Stored records
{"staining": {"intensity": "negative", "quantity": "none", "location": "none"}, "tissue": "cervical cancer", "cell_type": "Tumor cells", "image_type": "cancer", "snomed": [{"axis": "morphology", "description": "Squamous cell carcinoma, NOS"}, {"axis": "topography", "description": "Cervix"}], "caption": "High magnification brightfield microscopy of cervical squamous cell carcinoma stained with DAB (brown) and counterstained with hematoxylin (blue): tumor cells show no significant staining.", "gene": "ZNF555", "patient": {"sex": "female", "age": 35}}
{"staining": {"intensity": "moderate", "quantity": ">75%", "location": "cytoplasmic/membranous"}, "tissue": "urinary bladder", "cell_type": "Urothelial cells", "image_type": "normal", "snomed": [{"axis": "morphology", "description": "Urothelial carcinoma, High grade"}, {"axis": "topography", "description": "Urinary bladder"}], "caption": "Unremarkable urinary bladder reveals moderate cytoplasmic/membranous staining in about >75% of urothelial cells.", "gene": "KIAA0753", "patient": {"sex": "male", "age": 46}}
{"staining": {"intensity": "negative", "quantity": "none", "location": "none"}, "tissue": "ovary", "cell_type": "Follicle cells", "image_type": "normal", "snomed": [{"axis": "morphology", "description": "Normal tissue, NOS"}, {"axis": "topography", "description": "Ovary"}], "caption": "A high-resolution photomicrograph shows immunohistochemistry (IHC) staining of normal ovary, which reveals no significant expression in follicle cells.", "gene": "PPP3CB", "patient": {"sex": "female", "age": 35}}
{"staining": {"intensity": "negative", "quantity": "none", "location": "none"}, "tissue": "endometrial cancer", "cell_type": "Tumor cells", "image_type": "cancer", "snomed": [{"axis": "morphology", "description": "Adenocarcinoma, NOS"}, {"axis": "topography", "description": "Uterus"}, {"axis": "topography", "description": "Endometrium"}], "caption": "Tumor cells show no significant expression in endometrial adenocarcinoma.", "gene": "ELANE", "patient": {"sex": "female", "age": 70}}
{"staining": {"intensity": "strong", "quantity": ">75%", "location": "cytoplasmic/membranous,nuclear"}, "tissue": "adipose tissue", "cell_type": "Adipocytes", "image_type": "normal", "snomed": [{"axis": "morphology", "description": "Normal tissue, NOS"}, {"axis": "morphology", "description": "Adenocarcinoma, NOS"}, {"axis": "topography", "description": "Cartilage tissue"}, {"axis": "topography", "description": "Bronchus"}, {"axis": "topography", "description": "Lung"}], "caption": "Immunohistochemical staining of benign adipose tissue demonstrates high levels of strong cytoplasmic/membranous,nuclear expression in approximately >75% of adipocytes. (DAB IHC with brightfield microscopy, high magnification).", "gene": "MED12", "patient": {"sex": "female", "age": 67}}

Your objective
Using the data above, print every record exactly as shown.

Exercise result
{"staining": {"intensity": "negative", "quantity": "none", "location": "none"}, "tissue": "cervical cancer", "cell_type": "Tumor cells", "image_type": "cancer", "snomed": [{"axis": "morphology", "description": "Squamous cell carcinoma, NOS"}, {"axis": "topography", "description": "Cervix"}], "caption": "High magnification brightfield microscopy of cervical squamous cell carcinoma stained with DAB (brown) and counterstained with hematoxylin (blue): tumor cells show no significant staining.", "gene": "ZNF555", "patient": {"sex": "female", "age": 35}}
{"staining": {"intensity": "moderate", "quantity": ">75%", "location": "cytoplasmic/membranous"}, "tissue": "urinary bladder", "cell_type": "Urothelial cells", "image_type": "normal", "snomed": [{"axis": "morphology", "description": "Urothelial carcinoma, High grade"}, {"axis": "topography", "description": "Urinary bladder"}], "caption": "Unremarkable urinary bladder reveals moderate cytoplasmic/membranous staining in about >75% of urothelial cells.", "gene": "KIAA0753", "patient": {"sex": "male", "age": 46}}
{"staining": {"intensity": "negative", "quantity": "none", "location": "none"}, "tissue": "ovary", "cell_type": "Follicle cells", "image_type": "normal", "snomed": [{"axis": "morphology", "description": "Normal tissue, NOS"}, {"axis": "topography", "description": "Ovary"}], "caption": "A high-resolution photomicrograph shows immunohistochemistry (IHC) staining of normal ovary, which reveals no significant expression in follicle cells.", "gene": "PPP3CB", "patient": {"sex": "female", "age": 35}}
{"staining": {"intensity": "negative", "quantity": "none", "location": "none"}, "tissue": "endometrial cancer", "cell_type": "Tumor cells", "image_type": "cancer", "snomed": [{"axis": "morphology", "description": "Adenocarcinoma, NOS"}, {"axis": "topography", "description": "Uterus"}, {"axis": "topography", "description": "Endometrium"}], "caption": "Tumor cells show no significant expression in endometrial adenocarcinoma.", "gene": "ELANE", "patient": {"sex": "female", "age": 70}}
{"staining": {"intensity": "strong", "quantity": ">75%", "location": "cytoplasmic/membranous,nuclear"}, "tissue": "adipose tissue", "cell_type": "Adipocytes", "image_type": "normal", "snomed": [{"axis": "morphology", "description": "Normal tissue, NOS"}, {"axis": "morphology", "description": "Adenocarcinoma, NOS"}, {"axis": "topography", "description": "Cartilage tissue"}, {"axis": "topography", "description": "Bronchus"}, {"axis": "topography", "description": "Lung"}], "caption": "Immunohistochemical staining of benign adipose tissue demonstrates high levels of strong cytoplasmic/membranous,nuclear expression in approximately >75% of adipocytes. (DAB IHC with brightfield microscopy, high magnification).", "gene": "MED12", "patient": {"sex": "female", "age": 67}}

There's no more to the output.